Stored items
--

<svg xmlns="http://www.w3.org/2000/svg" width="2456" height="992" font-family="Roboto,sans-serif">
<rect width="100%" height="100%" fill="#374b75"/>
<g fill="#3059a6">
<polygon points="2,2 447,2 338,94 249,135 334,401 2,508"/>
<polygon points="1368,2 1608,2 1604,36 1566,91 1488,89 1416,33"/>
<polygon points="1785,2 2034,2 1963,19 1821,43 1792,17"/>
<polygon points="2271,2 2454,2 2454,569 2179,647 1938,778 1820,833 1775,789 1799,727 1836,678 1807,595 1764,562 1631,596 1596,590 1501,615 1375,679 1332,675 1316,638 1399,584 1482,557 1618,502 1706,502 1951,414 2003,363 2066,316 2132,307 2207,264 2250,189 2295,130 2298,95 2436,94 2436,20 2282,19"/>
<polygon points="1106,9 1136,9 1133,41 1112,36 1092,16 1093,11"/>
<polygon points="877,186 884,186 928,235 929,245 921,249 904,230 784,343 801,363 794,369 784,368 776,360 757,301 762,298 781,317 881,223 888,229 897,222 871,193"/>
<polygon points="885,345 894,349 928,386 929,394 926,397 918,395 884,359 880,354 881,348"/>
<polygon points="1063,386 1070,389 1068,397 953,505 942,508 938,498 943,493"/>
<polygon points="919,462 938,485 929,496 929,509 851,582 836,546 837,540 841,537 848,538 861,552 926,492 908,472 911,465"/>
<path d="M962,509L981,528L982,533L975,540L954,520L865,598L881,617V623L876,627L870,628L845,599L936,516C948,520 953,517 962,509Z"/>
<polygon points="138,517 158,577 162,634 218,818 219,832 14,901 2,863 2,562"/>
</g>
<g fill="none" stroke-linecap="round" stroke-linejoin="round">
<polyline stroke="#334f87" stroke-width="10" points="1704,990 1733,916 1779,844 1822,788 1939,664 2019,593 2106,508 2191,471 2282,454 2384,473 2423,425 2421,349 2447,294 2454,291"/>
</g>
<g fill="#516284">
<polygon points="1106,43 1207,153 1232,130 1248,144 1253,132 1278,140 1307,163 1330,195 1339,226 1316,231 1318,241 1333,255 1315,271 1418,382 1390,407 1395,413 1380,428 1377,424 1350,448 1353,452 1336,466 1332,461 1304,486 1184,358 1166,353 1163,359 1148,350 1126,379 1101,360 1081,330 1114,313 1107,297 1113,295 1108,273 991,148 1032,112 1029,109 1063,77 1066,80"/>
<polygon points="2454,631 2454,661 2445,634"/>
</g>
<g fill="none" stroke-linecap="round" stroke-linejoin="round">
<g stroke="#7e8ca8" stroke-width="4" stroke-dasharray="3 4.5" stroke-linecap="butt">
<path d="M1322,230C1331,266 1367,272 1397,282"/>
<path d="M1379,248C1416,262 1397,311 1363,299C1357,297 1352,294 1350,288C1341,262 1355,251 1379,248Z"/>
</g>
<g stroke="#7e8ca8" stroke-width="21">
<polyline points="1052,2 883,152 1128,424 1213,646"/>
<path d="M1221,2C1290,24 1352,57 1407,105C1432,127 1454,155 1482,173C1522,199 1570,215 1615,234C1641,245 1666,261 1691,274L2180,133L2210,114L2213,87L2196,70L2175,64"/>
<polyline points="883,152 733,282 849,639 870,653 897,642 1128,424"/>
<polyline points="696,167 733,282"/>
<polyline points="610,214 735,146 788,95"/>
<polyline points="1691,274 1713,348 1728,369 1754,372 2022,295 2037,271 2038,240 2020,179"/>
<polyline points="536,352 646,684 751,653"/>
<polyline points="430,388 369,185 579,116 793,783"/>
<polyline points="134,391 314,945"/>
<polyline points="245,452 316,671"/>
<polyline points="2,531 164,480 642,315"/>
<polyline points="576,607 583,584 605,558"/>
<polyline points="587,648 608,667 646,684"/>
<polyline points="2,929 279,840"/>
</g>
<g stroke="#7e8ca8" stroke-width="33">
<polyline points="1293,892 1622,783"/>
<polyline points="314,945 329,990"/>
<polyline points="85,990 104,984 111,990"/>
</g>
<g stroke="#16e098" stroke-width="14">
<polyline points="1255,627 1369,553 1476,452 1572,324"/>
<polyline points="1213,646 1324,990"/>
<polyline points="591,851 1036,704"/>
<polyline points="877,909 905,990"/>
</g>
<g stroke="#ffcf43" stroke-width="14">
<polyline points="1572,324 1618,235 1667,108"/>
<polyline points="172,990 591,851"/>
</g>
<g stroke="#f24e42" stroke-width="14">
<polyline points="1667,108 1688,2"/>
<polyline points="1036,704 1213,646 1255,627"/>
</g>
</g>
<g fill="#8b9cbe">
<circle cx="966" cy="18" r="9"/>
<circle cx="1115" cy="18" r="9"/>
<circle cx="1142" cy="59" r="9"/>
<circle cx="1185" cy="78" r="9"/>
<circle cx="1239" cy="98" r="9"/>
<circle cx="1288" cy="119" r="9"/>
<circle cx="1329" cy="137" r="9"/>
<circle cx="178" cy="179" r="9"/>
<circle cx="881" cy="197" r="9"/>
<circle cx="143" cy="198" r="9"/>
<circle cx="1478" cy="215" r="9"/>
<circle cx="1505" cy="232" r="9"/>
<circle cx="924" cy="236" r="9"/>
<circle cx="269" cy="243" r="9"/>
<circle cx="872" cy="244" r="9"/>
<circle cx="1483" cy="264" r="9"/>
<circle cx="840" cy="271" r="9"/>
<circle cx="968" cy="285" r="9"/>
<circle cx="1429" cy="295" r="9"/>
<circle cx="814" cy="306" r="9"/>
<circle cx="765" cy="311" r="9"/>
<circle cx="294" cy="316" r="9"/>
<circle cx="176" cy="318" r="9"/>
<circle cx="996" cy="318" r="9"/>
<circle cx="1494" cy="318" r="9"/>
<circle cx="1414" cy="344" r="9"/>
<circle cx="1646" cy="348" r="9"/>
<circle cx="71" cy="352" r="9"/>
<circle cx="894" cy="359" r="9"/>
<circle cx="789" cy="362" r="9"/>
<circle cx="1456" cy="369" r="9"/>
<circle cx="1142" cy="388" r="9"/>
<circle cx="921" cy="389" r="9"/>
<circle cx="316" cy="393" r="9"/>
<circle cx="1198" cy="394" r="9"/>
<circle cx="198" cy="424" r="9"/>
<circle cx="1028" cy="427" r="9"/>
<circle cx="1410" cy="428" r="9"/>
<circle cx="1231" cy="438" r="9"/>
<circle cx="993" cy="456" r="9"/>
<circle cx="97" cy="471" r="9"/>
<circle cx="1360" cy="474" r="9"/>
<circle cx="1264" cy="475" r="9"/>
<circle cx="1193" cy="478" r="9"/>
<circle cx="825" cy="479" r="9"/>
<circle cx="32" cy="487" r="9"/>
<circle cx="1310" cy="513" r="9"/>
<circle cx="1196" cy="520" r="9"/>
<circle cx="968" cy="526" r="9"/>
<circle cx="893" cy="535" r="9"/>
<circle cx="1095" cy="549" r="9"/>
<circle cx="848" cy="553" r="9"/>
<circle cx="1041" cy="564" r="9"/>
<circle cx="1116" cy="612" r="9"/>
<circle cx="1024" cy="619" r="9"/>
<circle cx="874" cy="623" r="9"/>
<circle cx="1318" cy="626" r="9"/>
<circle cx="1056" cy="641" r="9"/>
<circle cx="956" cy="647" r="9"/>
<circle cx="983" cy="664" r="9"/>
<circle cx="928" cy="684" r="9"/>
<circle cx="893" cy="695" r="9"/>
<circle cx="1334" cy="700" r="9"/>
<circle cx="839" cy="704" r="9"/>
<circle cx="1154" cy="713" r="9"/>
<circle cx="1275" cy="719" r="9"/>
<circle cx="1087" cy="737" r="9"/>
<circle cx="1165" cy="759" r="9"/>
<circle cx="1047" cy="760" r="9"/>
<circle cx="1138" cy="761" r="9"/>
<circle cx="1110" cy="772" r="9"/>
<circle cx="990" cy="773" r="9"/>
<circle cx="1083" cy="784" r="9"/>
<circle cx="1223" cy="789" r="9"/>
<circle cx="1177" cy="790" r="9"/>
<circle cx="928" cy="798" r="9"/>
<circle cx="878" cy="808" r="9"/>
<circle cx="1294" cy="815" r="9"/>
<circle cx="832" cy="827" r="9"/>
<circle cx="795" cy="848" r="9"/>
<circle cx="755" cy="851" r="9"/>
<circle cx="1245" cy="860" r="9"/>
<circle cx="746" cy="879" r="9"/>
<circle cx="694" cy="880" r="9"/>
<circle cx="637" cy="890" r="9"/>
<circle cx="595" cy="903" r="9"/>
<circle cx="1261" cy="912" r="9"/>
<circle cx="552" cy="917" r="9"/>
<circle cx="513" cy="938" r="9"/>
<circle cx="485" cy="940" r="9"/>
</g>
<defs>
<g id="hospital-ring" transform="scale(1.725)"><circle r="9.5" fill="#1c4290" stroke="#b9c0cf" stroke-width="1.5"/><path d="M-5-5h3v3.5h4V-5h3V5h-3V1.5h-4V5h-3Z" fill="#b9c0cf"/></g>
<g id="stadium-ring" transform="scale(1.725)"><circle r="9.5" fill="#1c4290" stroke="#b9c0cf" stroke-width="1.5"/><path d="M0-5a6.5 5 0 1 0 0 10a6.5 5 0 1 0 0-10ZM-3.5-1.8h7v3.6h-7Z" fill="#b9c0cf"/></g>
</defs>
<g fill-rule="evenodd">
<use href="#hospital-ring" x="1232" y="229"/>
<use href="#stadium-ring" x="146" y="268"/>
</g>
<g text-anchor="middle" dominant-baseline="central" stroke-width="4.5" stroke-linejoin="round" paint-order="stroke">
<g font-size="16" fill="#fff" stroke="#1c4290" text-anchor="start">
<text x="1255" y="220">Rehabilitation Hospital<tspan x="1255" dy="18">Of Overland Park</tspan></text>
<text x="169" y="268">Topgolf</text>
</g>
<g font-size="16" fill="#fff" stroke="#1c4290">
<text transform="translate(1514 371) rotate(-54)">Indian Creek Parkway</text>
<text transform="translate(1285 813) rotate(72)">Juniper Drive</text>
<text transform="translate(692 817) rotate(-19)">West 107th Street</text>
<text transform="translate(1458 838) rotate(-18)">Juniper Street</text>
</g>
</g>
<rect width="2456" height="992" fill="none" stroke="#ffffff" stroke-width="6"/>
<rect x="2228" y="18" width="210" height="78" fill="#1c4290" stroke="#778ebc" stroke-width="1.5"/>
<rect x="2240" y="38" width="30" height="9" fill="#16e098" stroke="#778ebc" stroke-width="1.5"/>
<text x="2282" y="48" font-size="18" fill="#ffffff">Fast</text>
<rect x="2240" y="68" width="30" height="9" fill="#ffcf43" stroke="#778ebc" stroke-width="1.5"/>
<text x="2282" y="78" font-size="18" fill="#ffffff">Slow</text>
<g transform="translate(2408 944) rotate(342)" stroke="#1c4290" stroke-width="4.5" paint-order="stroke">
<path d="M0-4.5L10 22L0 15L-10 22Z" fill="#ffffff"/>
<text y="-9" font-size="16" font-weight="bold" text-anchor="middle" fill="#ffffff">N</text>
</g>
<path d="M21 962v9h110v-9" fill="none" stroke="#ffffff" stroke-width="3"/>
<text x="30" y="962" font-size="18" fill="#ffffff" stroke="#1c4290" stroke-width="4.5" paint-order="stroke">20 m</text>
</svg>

--

▶ _EXERCISE DIRECTIONS_:
Go through the records and show every line with the string "middle" in it.

▶ _PROBLEM SOLUTION_:
<g text-anchor="middle" dominant-baseline="central" stroke-width="4.5" stroke-linejoin="round" paint-order="stroke">
<text y="-9" font-size="16" font-weight="bold" text-anchor="middle" fill="#ffffff">N</text>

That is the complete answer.